A equipe do Salvamar, contratada pela prefeitura de Salvador, é formada por 270 profissionais que atuam na faixa litorânea entre as praias de Jardim de Alah e Aleluia. Eles cumprem um jornada semanal de 40 horas semanais e recebem cerca de R$ 1.500,00, somando todos os benefícios como vale refeição e vale transporte. Entre as principais reivindicações dos trabalhadores, além da regulamentação da profissão, é a criação de um plano de saúde e melhoria dos equipamentos.
Javier afirmou que atualmente qualquer politica pública de Estado na área de saúde não pode mais ser pensada apenas pelo viés do atendimento hospitalar, citando os acidentes de trânsito como exemplo. "Devemos caminhar culturalmente para sistemas integrados de gestão e operacionalização", afirmou o deputado comunista, ressaltando a necessidade de ser criado um Sistema Baiano de Salvamento Aquático para que governo do Estado e municípios possam trabalhar articulados.

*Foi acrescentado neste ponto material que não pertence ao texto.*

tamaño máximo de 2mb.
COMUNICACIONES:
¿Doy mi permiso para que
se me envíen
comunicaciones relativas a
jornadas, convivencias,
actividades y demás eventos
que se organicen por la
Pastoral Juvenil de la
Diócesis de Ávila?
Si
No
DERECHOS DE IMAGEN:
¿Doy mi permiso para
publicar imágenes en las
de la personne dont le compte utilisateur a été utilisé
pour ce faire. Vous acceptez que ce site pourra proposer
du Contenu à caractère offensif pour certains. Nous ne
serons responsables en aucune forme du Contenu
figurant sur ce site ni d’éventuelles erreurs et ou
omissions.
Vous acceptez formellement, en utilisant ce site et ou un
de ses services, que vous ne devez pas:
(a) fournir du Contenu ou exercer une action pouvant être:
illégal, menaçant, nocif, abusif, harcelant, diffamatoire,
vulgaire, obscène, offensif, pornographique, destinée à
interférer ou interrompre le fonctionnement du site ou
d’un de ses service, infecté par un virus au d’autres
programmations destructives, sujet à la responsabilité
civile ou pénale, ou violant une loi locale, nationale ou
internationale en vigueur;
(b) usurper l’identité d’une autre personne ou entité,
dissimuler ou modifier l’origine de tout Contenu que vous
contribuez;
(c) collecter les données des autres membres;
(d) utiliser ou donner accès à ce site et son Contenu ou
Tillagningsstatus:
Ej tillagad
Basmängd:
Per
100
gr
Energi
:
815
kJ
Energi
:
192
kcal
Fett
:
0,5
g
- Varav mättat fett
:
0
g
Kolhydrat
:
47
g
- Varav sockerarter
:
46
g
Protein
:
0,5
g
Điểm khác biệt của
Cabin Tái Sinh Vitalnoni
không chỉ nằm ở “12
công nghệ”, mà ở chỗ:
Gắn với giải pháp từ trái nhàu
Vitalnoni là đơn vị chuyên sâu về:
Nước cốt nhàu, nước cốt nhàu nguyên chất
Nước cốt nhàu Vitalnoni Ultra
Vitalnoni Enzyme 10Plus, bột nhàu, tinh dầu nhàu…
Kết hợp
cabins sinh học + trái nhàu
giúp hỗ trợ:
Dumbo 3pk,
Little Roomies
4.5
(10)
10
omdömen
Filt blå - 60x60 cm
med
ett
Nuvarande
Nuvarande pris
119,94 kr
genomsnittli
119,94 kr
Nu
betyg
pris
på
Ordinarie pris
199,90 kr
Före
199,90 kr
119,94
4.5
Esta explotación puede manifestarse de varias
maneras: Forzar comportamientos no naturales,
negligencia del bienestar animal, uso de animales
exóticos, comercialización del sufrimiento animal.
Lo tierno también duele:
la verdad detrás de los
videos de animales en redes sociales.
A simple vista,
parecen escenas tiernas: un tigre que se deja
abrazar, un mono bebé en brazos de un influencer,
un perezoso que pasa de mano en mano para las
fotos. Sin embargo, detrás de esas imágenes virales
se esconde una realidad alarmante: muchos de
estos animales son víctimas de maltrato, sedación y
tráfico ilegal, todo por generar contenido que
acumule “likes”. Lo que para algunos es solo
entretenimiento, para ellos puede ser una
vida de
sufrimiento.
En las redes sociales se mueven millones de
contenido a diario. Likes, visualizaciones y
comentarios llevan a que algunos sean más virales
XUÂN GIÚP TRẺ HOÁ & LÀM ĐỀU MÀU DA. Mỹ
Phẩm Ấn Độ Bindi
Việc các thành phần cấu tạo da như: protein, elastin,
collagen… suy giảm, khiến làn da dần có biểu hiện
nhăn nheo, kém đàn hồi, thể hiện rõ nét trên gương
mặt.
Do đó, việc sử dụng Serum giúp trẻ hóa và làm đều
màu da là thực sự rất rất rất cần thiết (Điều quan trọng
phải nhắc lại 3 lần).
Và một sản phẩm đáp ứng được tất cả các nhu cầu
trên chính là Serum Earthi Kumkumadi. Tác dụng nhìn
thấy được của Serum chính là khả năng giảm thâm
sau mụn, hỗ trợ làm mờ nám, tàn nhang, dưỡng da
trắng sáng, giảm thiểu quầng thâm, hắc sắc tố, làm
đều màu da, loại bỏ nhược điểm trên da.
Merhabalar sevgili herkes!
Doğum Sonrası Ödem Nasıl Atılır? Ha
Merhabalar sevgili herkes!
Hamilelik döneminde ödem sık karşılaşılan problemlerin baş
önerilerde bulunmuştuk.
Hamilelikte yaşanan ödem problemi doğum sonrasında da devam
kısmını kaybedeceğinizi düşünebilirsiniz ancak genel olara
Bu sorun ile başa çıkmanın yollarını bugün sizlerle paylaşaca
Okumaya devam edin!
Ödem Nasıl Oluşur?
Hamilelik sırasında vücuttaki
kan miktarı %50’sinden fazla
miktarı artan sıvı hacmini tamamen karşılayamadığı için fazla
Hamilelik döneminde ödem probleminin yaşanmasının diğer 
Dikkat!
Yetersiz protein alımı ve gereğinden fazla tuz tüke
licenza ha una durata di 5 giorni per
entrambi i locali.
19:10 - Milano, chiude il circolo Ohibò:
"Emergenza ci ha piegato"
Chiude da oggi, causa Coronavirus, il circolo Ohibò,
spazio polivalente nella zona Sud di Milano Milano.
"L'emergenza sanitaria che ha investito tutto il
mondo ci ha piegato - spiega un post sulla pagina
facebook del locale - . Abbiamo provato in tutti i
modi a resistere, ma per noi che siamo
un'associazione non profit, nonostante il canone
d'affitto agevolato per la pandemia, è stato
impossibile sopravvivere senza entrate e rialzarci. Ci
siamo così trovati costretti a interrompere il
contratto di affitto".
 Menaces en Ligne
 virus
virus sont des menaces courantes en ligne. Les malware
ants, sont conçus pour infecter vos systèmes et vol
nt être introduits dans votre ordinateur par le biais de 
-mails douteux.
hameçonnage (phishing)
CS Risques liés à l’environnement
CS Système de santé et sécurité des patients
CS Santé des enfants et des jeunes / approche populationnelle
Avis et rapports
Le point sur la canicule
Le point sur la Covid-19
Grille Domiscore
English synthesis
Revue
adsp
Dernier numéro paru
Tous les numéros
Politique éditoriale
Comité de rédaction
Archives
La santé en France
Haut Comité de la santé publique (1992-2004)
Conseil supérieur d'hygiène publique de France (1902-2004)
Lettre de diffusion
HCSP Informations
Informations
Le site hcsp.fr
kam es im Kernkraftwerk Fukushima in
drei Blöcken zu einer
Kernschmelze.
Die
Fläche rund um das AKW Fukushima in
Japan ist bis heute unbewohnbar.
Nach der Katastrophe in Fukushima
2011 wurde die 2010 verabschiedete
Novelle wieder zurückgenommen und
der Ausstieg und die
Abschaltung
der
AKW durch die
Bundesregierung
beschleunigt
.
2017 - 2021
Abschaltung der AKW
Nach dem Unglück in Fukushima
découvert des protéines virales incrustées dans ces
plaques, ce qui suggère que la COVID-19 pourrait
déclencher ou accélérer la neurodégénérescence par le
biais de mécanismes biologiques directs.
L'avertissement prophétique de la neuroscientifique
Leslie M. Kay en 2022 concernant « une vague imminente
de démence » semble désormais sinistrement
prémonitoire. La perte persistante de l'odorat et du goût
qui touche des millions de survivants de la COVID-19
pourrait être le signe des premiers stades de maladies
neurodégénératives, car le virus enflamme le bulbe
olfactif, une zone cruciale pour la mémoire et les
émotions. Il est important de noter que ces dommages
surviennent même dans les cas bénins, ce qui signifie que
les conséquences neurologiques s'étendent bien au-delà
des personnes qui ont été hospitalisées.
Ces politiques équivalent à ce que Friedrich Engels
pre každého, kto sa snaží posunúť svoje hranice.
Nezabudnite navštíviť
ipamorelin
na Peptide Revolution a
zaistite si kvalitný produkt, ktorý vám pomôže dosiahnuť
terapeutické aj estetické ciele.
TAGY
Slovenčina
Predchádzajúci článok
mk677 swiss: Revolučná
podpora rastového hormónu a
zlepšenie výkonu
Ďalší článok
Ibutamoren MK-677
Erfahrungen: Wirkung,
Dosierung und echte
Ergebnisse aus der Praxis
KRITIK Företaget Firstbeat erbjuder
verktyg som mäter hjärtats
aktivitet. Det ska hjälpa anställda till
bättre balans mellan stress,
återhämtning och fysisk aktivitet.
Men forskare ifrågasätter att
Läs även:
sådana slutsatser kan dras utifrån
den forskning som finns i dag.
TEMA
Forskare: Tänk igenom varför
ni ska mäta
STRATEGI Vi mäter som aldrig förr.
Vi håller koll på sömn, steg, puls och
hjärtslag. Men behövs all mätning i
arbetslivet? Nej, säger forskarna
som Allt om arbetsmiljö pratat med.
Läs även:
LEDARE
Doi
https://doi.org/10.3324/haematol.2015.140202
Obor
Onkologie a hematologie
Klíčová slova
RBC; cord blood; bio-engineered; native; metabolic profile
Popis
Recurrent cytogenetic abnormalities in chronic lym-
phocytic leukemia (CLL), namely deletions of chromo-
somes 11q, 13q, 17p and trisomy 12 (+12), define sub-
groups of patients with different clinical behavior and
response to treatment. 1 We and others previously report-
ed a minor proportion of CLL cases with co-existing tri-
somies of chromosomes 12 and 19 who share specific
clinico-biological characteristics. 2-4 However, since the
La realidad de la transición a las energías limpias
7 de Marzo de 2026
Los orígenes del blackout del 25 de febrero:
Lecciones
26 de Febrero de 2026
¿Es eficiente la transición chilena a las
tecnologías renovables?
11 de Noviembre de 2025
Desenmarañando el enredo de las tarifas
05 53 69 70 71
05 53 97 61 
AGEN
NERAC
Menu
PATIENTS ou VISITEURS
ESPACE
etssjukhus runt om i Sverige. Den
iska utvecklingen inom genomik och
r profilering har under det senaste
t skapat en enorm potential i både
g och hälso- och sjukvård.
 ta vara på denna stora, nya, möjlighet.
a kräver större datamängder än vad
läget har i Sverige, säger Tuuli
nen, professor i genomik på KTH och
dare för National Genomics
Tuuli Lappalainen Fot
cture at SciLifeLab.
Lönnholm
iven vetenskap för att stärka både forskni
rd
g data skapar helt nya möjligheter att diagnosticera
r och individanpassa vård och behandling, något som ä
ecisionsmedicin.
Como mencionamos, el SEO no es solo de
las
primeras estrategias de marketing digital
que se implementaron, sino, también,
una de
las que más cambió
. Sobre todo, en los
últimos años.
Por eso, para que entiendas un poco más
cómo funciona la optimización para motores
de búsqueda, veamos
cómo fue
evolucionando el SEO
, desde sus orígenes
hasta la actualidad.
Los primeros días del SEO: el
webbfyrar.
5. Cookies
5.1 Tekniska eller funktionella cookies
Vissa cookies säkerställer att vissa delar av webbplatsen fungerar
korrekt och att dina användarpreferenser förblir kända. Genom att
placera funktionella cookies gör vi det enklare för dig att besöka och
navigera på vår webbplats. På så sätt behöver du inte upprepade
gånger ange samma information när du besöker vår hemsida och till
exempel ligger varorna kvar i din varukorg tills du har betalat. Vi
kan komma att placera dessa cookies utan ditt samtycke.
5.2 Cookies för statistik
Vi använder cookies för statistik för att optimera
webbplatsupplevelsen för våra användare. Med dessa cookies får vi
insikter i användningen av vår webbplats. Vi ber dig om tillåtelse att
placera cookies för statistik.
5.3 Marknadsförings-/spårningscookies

O presidente da Associação Baiana de Salvamento Aquático, Ariobaldo dos Santos, reiterou que hoje em dia é impossível deixar de se relacionar os acidentes com as questões de saúde pública. Ele informou que no Brasil são cerca de 120 mil mortes por ano, número que só é menor do que as mortes provocadas por doenças cardiovasculares, a maioria acidentes automobilísticos, mas um número considerável também relacionados a afogamentos. "O grande número de afogamentos que ainda acontecem é negligenciado e é preciso haver uma atenção especial a esse assunto. Acredito que a tendência é que essa situação melhore", disse.
EQUIPAMENTOS
O major Marquezine Guerra, representante do Corpo de Bombeiros, parabenizou os salva-vidas pelo trabalho que realizam e ressaltou que a corporação, através do Grupamento Náutico, dará todo apoio necessário para a regulamentação da profissão. Ele afirmou que existe um déficit de efetivo e de equipamentos no Grupamento Náutico que hoje conta com 130 bombeiros em Salvador e cidades baianas de maior porte. Em Salvador os salva-vidas dos bombeiros cobrem a área do Jardim de Alah até Paripe.
Guerra lembrou que em Salvador há casos de vítimas de afogamento em piscinas e que não existe uma legislação que obrigue a prevenção de acidentes como já existe em outras cidades onde o Corpo de Bombeiros tem o poder de interditar as piscinas se elas não estiverem de acordo com a legislação. "Se na hora do acidente houvesse um profissional com equipamentos as mortes não teriam acontecido", afirmou o major.
O Capitão de Mar e Guerra e Capitão dos Portos da Bahia, Moniz de Aragão, explicou a atuação da Marinha em relação à fiscalização de embarcações, treinamento de tripulação e operações de resgate e afirmou que já existe uma lei que determina que seja realizado pelo Estado e municípios o gerenciamento costeiro, o que facilitaria a prevenção de acidentes. "A Marinha, se for convidada, está disposta a ajudar na elaboração desses planos de gerenciamento previstos em lei", afirmou.
Também participaram da audiência pública representantes das prefeituras de Salvador, Lauro de Freitas, Entre Rios e Mata de São João. O seminário se encerra hoje.